--- INSTRUCTION ---
Rewrite the rows below as a numbered list, from the start of the rows through the line containing "there an indirect", dropping any blank lines.

--- DATA FOR ANALYSIS ---
-- Opening Marker --

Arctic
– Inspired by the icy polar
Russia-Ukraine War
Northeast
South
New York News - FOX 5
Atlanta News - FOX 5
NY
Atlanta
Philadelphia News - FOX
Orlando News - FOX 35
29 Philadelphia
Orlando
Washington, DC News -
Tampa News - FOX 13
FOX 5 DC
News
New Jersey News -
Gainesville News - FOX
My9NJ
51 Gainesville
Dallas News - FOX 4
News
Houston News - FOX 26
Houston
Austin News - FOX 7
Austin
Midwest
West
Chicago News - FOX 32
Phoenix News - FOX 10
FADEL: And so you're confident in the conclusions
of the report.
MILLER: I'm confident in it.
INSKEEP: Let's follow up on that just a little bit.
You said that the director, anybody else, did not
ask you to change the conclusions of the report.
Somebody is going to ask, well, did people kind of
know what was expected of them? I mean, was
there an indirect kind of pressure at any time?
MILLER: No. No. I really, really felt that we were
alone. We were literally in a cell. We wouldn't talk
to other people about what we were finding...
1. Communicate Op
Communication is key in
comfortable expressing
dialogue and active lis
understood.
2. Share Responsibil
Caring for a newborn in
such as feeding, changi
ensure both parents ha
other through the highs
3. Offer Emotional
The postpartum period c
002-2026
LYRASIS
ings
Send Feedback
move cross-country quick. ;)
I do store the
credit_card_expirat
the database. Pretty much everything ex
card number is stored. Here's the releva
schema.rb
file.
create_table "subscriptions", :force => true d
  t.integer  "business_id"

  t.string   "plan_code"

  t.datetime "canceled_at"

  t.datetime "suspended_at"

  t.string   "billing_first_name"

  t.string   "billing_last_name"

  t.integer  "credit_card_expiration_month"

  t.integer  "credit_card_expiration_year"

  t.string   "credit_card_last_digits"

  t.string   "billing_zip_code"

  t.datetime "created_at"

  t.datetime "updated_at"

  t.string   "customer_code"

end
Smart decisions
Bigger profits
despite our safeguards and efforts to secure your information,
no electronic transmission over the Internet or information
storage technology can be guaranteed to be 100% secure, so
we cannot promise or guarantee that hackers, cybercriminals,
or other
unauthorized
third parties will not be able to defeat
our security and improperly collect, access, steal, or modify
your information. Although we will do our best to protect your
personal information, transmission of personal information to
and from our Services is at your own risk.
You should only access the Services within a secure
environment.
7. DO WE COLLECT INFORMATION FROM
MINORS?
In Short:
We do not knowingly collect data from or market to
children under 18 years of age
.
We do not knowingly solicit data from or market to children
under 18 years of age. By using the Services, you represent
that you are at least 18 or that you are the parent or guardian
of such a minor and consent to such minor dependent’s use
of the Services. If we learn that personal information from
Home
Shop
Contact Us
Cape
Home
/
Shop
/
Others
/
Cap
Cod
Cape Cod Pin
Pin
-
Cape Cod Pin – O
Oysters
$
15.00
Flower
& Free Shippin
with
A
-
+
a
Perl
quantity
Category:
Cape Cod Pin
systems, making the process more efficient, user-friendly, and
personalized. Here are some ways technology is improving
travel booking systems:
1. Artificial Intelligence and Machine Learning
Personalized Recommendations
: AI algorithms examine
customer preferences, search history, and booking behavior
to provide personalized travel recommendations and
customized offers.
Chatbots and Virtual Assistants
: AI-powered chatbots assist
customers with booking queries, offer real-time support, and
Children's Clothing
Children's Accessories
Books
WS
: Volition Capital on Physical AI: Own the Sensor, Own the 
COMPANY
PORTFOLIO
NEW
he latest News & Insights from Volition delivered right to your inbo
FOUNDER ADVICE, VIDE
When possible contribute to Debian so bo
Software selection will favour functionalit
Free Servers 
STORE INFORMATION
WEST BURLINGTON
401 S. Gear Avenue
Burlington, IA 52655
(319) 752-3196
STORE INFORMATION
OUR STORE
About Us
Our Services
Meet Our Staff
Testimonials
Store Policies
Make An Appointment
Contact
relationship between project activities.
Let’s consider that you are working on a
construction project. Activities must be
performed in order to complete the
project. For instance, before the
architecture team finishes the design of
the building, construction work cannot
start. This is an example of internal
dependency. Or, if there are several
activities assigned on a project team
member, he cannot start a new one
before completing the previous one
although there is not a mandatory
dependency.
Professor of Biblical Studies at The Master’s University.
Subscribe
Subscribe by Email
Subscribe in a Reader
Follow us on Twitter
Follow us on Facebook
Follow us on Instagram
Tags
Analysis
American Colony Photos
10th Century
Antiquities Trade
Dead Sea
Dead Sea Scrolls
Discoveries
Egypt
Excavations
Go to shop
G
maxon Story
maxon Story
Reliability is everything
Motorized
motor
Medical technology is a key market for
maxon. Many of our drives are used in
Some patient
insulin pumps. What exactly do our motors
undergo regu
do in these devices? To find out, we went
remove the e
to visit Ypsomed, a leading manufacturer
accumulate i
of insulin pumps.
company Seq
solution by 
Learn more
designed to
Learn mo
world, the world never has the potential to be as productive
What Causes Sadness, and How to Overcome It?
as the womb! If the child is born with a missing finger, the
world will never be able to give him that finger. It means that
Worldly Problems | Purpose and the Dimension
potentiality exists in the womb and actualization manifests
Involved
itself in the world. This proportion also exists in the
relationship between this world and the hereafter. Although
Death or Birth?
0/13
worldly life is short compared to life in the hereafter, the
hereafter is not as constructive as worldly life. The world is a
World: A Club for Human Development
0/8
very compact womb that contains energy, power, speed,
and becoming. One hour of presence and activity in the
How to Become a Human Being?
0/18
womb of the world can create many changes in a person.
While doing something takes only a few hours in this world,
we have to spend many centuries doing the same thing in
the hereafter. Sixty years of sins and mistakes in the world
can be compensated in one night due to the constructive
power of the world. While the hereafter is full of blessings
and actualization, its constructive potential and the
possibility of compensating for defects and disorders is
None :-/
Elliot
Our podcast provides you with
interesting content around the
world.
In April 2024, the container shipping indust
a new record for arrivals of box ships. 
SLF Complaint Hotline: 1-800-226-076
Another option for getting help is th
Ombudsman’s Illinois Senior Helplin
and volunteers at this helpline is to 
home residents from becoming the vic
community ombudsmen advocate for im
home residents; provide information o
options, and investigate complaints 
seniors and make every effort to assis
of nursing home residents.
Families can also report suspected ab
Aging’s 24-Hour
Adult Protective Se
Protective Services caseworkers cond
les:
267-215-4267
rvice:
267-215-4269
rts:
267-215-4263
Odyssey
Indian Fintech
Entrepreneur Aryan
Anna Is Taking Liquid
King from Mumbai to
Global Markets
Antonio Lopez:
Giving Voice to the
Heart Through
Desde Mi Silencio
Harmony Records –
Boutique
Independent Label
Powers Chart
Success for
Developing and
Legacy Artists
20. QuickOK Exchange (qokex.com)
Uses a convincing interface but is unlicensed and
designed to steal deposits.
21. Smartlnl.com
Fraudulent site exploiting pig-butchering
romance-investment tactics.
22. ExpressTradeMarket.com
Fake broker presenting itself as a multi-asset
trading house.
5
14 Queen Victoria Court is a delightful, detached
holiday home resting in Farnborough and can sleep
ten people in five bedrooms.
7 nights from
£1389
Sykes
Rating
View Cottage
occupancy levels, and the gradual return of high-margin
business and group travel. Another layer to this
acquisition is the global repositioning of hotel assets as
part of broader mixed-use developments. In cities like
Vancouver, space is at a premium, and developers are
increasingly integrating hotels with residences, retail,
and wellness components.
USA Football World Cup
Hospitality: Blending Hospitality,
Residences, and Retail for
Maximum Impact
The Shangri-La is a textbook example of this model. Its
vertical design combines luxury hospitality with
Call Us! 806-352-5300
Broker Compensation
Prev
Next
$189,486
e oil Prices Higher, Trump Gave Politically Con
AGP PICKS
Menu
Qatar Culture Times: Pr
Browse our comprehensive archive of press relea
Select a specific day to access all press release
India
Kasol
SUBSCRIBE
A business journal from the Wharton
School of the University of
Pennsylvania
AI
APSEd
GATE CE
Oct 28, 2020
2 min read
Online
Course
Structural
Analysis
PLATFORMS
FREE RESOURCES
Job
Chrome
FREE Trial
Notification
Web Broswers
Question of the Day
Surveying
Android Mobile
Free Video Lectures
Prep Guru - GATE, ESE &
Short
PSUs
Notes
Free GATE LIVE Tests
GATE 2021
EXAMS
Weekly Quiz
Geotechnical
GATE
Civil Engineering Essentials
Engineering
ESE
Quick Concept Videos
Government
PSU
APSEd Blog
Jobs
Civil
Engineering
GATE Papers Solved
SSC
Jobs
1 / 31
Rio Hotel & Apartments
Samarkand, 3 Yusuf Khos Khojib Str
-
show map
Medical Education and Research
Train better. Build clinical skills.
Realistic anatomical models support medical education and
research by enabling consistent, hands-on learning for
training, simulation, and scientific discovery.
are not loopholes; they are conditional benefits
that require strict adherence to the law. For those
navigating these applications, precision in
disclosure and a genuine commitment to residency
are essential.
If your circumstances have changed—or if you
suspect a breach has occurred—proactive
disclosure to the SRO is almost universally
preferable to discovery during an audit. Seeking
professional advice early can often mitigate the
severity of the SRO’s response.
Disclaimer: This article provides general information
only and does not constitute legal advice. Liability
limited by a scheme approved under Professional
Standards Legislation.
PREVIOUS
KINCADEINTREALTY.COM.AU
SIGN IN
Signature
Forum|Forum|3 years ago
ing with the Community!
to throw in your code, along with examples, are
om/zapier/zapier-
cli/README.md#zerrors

-- Closing Marker --

--- THE ANSWER ---
1. Arctic
2. – Inspired by the icy polar
3. Russia-Ukraine War
4. Northeast
5. South
6. New York News - FOX 5
7. Atlanta News - FOX 5
8. NY
9. Atlanta
10. Philadelphia News - FOX
11. Orlando News - FOX 35
12. 29 Philadelphia
13. Orlando
14. Washington, DC News -
15. Tampa News - FOX 13
16. FOX 5 DC
17. News
18. New Jersey News -
19. Gainesville News - FOX
20. My9NJ
21. 51 Gainesville
22. Dallas News - FOX 4
23. News
24. Houston News - FOX 26
25. Houston
26. Austin News - FOX 7
27. Austin
28. Midwest
29. West
30. Chicago News - FOX 32
31. Phoenix News - FOX 10
32. FADEL: And so you're confident in the conclusions
33. of the report.
34. MILLER: I'm confident in it.
35. INSKEEP: Let's follow up on that just a little bit.
36. You said that the director, anybody else, did not
37. ask you to change the conclusions of the report.
38. Somebody is going to ask, well, did people kind of
39. know what was expected of them? I mean, was
40. there an indirect kind of pressure at any time?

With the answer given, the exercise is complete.